The Recursive Nature of Isolation

Depression is a persistent part of my life.  My depression isn’t just a soup of sadness or a bland numbness gruel–it’s quite frequently a chili spiced with anger, frustration, jealousy and even rage.  It’s a negative emotion gumbo of everything you don’t want to eat all mixed up together. I’m also one of those depressed people with suicidal ideation, and I seem more inclined in that direction when I’m angry than when I’m numb.

Tasty.

Another frequent feature of my depression gumbo is loneliness, which the mentally ill such as myself (yep, depression is a mental illness) like to handle in exactly the opposite way that a well person handles it.

A well person will feel sad or lonely and immediately think that inviting a friend out for drinks, either to talk about the feelings or avoid them altogether, will alleviate the feelings.  And often, they’re right, whether the feelings are addressed or not.

A mentally ill person will want very much to ask someone out for drinks but is afraid it will be a) perceived in the wrong light; b) rejected, because who wants to hang out with a depressed person and talk about feelings or avoid them altogether; c) accepted and then regretted, because how much fun can you have with a depressed person or d) all of the above (which can totally happen all at once in a depressed person’s head).

So the depressed person will double down on the isolation, perhaps with the excuse that introverts need alone time to recover.  And this would be true, if it were an energy and not an emotional recovery.  Introverts also need social interaction, in small doses and safe environments, when they are lonely or sad. We don’t stop being human just because we process energy differently.

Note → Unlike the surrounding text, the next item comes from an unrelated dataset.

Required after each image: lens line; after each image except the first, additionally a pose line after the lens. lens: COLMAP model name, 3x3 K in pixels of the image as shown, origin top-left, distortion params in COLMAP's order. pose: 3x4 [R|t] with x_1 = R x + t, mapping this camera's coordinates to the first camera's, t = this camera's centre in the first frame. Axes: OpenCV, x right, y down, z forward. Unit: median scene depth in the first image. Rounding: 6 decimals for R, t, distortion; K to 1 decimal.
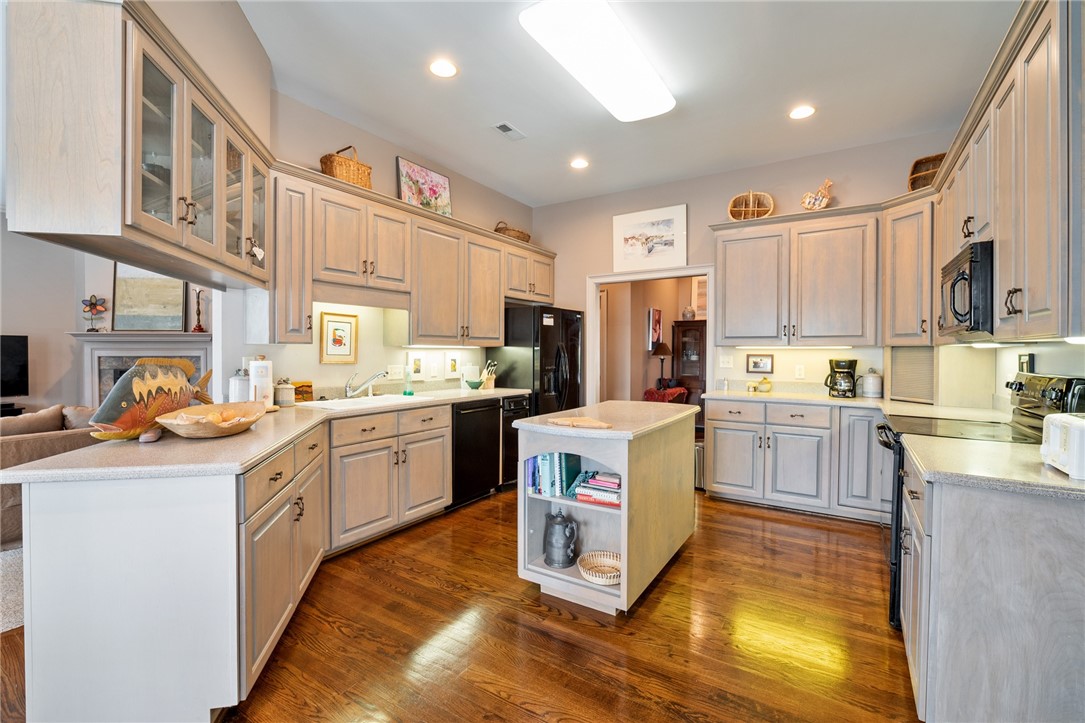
lens RADIAL K [[479.3, 0, 537.7], [0, 479.3, 358.7], [0, 0, 1]] dist [-0.001268, 0.000064]
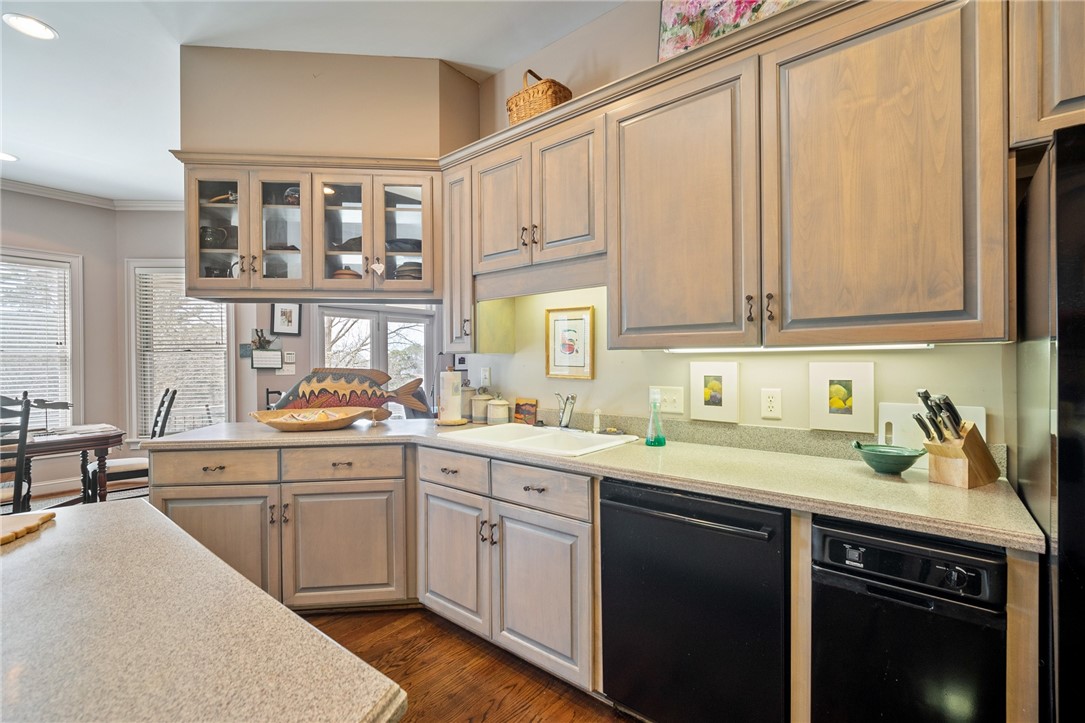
lens RADIAL K [[479.3, 0, 539.4], [0, 479.3, 361.6], [0, 0, 1]] dist [-0.001268, 0.000064]
pose [[-0.115893, 0.001707, -0.993260, 0.511543], [-0.008434, 0.999961, 0.002703, -0.028563], [0.993226, 0.008691, -0.115874, 1.803467]]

Or maybe the doubling down just comes from the fear that the bad feelings will be unwelcome, and let’s face it, in this society of “fake it til you make it,” they often are. Remind me to talk about my mother someday.  Just not now, because I’m already an inch from a Hulk rage.

Or maybe the doubling down comes from knowing that the friend who is your go-to in sad times is a bit of a depressing sad sack herself and the two of you together could create a black hole of depression, swallowing everything in the vicinity.  (If you have been depressed as an adult for more than 10 years, this event has probably happened to you, so it’s not an unreasonable fear.)

So, the depressed person withdraws further into herself.  And, being mentally ill, it’s not an enlightening experience.  It increases the mass of that potential emotional black hole, which makes her more alone, more lonely, more sad (and in my case, more angry, because I know goddamned well I did this to myself, and hey, look, it’s our friend self-hate come to swim in the gumbo!).  The whole thing becomes a bit like those David Hasselhoff gifs where you fall into his underwear forever.

Yes.  That horrifying.

I haven’t figured out a foolproof, surefire way to escape the recursion every time.  (If I did, I would be on late night infomercials every night on TNT.)  I just somehow get out (still here, yes? I got out). It usually takes another person finding joy in something, but sometimes, it’s just a glimpse of bright sun in winter, a particularly beautiful flower, or a friend writing to check on me.

How bad is it right now?  Well, I have two letters here, one I’ve opened and one I have not.  The one I’ve opened, I’ve reacted quite badly to, so I’m afraid to open the other.  Oh, and I hate the kittens.  Yep.  Castor and Polluxia, the what, six month old kittens (maybe?  not sure) that my husband lets cuddle with him all the time, the kittens who lie on my feet and try to follow me into the bathroom.  I hate them.  I hate both of them.  I hate the sight of them.  And I hate myself for hating them.

My counselor had to cancel this week because she’s got the illness going around (the one I had badly for one week around New Year’s and has just annoyingly hung on now, still, today, rasping my voice and burning the inside of my nose), and I won’t see her until next week.

I am lost in David Hasselhoff’s underwear, dude, and I don’t know how to get out.  Any suggestions?